Confronted with a lifetime of depression, Farrington tackles his condition in terms of “the dark night of the soul,” navigating the mind’s treachery and coming to terms with what is essentially a spiritual quest. Unwilling to embrace the popular concept that it’s “just chemistry,” the author digs deeply into the more dense terrain of his psyche, the boundaries of the ego, and a manner of living that examines motives, fears and the unknown regions of the soul.
From Christianity to Zen, Kerouac to Augustine and 16th-century Spanish Carmelite monk John of the Cross, the author dissects and deliberates, following whatever path yields answers to a complicated and painful condition. His choice is stated from the first pages: “BF Skinner was all the rage… I was not prepared to consider that my angst could be soothed… through behavioral modification.”
Farrington detours from the worn path of depression to a more convoluted if ultimately rewarding spiritual quest, one that is both honest and inspired, quoting Mariana Caplan: “When we seek enlightenment to avoid our suffering, we are fleeing from the stark terror of accepting reality as it is.”
The author’s comfort ultimately is found in Christianity, but that discipline is by no means everyman’s answer, the spiritual path as diverse as humanity itself, demanding only the shattering of the ego. Touching on the wisdom of theologists, philosophers and great thinkers, Farrington explores his options, the wise words of others guiding his search for spiritual connection.
By its nature, the quest is elusive, a jagged journey that leads Farrington through two marriages and some time as a monk. What many view as a negative experience is examined in the light of opportunity: “Our depressions, which we labor so to cure before they disrupt our self-enclosed routines may be nefarious blessings…” yielding a “conscious embrace of helplessness.”

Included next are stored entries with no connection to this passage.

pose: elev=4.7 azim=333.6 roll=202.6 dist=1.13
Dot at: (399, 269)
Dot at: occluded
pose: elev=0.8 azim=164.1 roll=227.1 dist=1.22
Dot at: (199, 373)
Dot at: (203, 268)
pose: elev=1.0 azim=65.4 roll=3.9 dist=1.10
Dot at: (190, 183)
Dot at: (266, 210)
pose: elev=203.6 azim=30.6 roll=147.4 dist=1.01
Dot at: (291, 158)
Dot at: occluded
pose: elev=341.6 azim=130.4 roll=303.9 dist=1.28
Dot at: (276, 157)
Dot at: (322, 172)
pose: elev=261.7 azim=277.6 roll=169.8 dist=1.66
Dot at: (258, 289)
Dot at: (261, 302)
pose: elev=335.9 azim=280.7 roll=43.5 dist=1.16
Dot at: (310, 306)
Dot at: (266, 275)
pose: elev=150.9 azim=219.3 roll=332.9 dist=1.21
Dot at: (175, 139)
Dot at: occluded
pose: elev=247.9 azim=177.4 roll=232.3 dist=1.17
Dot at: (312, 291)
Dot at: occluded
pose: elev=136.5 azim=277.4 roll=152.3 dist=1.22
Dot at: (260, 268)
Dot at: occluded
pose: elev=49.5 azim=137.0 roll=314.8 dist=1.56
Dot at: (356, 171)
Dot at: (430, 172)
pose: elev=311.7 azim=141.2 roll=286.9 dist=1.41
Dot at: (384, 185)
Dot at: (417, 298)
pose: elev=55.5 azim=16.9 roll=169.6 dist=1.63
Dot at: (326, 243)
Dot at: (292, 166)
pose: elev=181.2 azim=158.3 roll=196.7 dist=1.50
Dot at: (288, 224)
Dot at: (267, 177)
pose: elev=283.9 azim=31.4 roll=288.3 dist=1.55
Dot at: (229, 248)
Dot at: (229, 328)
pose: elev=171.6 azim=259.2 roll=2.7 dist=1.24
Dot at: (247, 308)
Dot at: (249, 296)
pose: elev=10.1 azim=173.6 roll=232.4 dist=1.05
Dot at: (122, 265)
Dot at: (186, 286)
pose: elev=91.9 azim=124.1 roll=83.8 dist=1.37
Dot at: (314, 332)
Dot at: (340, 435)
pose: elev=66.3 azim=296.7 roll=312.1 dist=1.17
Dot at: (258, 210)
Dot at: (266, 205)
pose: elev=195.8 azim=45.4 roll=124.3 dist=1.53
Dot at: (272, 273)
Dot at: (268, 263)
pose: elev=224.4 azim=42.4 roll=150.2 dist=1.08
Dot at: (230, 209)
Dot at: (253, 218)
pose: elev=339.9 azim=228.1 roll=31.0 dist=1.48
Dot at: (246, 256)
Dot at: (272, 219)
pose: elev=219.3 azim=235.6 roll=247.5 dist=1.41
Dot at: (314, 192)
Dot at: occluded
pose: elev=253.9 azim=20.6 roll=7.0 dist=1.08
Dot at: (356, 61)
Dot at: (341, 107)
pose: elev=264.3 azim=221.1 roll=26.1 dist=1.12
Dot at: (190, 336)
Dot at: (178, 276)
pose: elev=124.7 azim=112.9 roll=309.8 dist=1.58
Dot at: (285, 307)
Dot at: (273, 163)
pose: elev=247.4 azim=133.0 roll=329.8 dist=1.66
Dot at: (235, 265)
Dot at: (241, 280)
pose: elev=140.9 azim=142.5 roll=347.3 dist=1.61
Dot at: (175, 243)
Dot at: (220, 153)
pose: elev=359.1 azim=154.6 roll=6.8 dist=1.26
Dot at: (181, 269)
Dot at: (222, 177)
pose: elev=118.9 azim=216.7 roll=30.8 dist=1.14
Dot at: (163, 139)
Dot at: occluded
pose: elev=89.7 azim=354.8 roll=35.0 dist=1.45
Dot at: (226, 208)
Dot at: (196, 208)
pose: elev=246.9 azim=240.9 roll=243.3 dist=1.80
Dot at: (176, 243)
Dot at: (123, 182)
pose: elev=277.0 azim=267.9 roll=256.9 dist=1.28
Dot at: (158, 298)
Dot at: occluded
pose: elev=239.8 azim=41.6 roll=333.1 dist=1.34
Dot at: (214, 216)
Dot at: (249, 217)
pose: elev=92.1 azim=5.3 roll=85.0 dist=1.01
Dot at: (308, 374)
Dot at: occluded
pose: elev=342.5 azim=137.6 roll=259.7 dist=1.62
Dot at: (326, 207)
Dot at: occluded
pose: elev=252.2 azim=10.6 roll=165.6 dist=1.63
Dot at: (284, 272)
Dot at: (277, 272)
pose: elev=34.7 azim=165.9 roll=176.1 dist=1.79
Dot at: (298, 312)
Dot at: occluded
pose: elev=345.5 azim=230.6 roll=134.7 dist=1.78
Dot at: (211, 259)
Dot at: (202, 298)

Farrington is unsparing, willing to explore every avenue in his urgency to transcend the limitations of his disease, understanding well “the terms of that unknowing… are so much better than the horrors and constant anxiety of the self’s small world of delusory accomplishment.” Clearly the reward is in the journey, not the destination, the road glittering with observations.
There is grace in the struggle, and beauty, what TS Eliot calls “a condition of complete simplicity/ (costing not less than everything)”. This intense little book sets off a series of subtle explosions, small gems of wisdom scattered throughout the text like miniature grenades, sharp bursts of insight, “a hell of mercy not of wrath.”